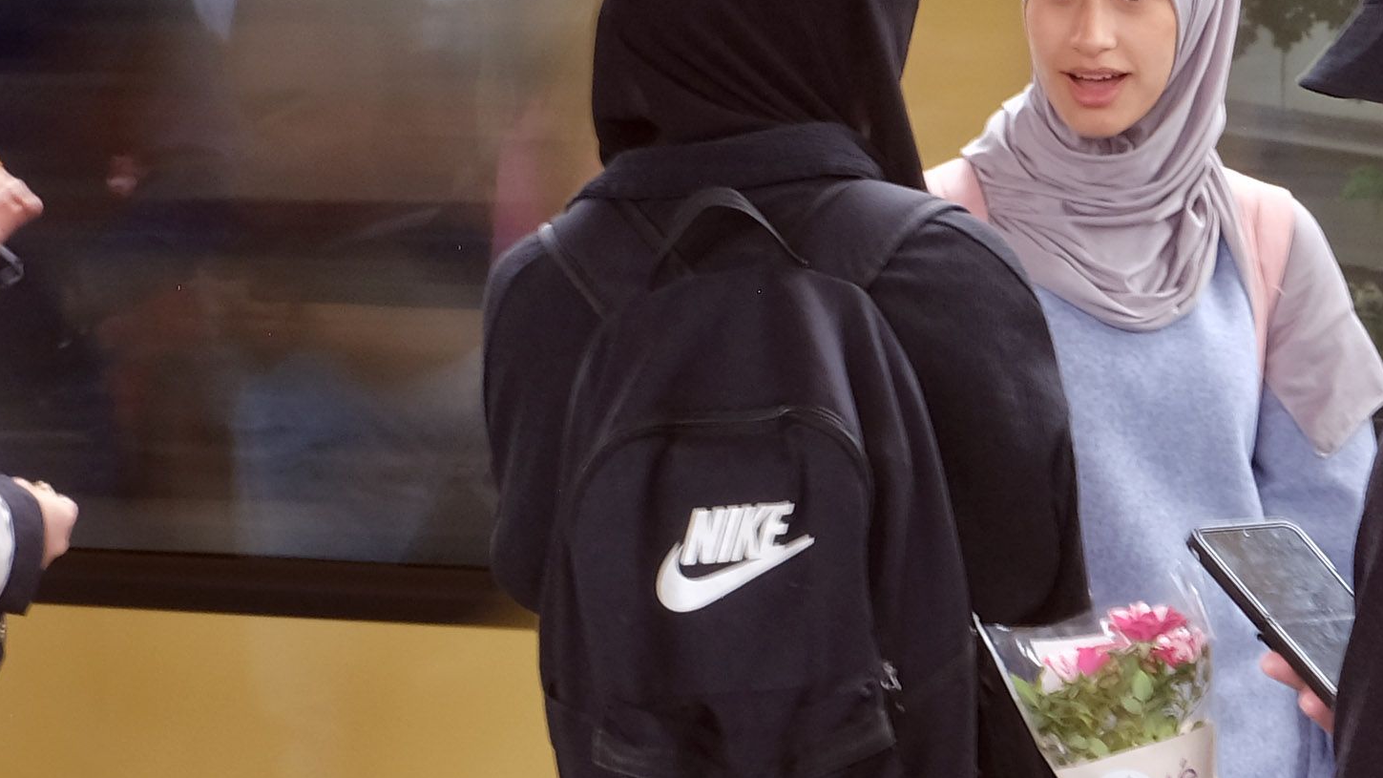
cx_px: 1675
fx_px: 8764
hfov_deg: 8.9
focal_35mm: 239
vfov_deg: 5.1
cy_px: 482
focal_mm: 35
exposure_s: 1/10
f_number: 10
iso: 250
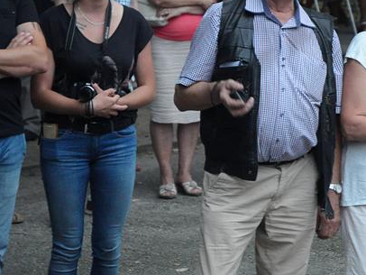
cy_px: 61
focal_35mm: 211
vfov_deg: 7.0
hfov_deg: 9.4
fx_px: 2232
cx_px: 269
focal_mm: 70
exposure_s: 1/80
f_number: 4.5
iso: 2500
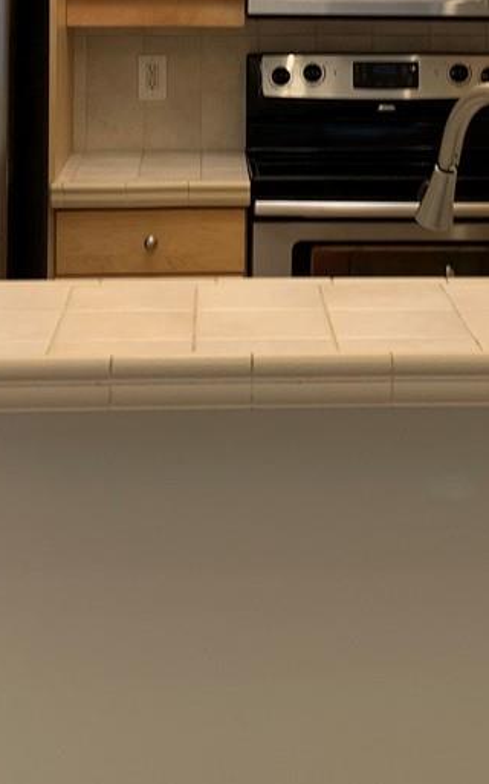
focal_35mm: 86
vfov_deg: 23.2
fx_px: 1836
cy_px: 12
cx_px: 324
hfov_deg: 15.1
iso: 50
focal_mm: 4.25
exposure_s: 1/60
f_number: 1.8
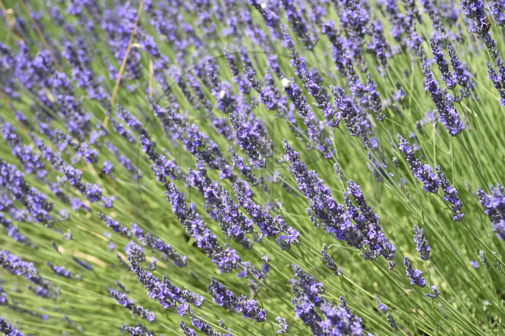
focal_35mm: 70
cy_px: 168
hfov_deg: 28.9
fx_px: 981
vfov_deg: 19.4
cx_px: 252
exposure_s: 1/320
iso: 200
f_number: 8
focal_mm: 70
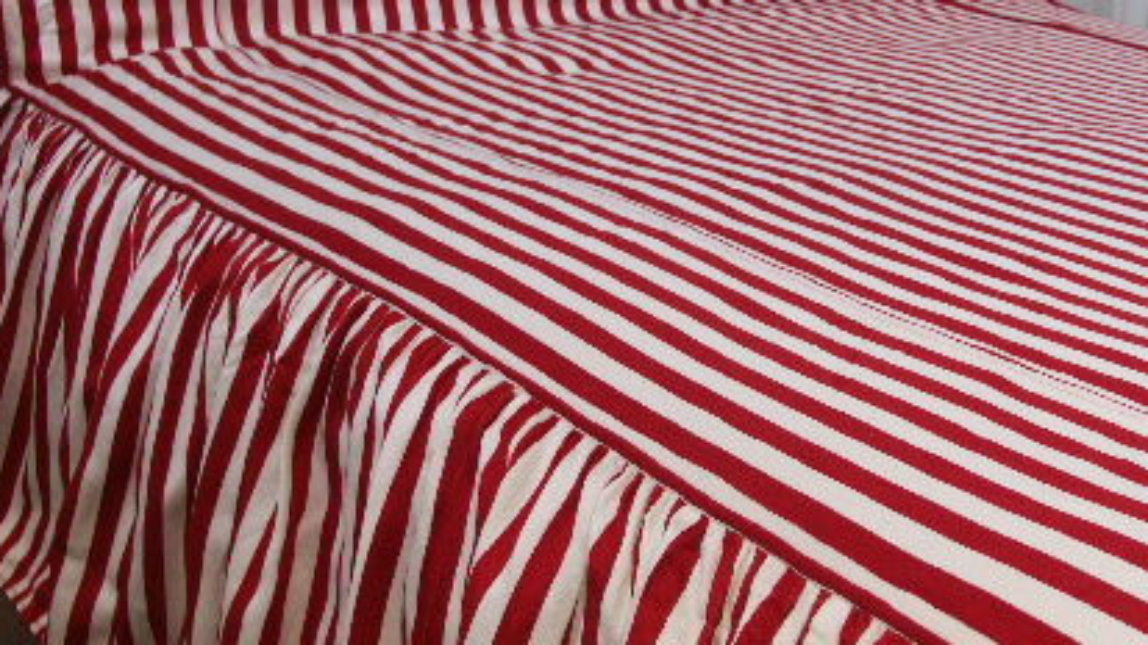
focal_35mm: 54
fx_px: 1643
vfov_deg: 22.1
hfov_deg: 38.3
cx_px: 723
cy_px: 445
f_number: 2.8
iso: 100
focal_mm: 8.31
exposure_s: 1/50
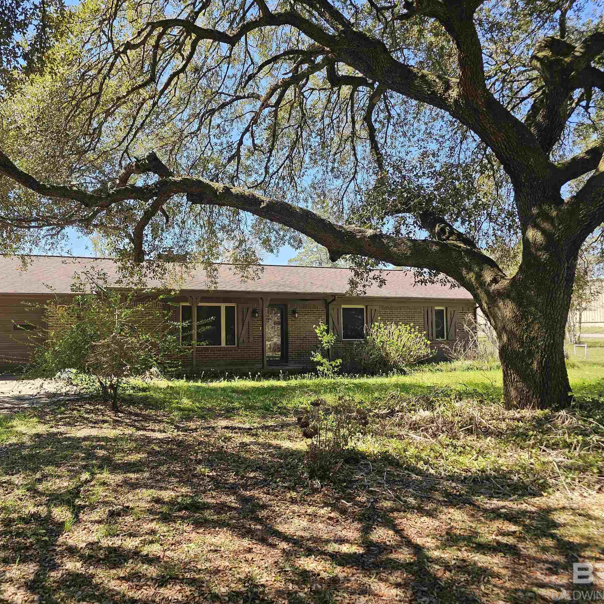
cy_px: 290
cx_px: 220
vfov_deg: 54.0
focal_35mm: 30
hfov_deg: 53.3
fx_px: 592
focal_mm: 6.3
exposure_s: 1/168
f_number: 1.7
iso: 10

What the exercise asks: From the material above, print everything exactly except the pictures.

Solved exercise:
cx_px: 1675
fx_px: 8764
hfov_deg: 8.9
focal_35mm: 239
vfov_deg: 5.1
cy_px: 482
focal_mm: 35
exposure_s: 1/10
f_number: 10
iso: 250
cy_px: 61
focal_35mm: 211
vfov_deg: 7.0
hfov_deg: 9.4
fx_px: 2232
cx_px: 269
focal_mm: 70
exposure_s: 1/80
f_number: 4.5
iso: 2500
focal_35mm: 86
vfov_deg: 23.2
fx_px: 1836
cy_px: 12
cx_px: 324
hfov_deg: 15.1
iso: 50
focal_mm: 4.25
exposure_s: 1/60
f_number: 1.8
focal_35mm: 70
cy_px: 168
hfov_deg: 28.9
fx_px: 981
vfov_deg: 19.4
cx_px: 252
exposure_s: 1/320
iso: 200
f_number: 8
focal_mm: 70
focal_35mm: 54
fx_px: 1643
vfov_deg: 22.1
hfov_deg: 38.3
cx_px: 723
cy_px: 445
f_number: 2.8
iso: 100
focal_mm: 8.31
exposure_s: 1/50
cy_px: 290
cx_px: 220
vfov_deg: 54.0
focal_35mm: 30
hfov_deg: 53.3
fx_px: 592
focal_mm: 6.3
exposure_s: 1/168
f_number: 1.7
iso: 10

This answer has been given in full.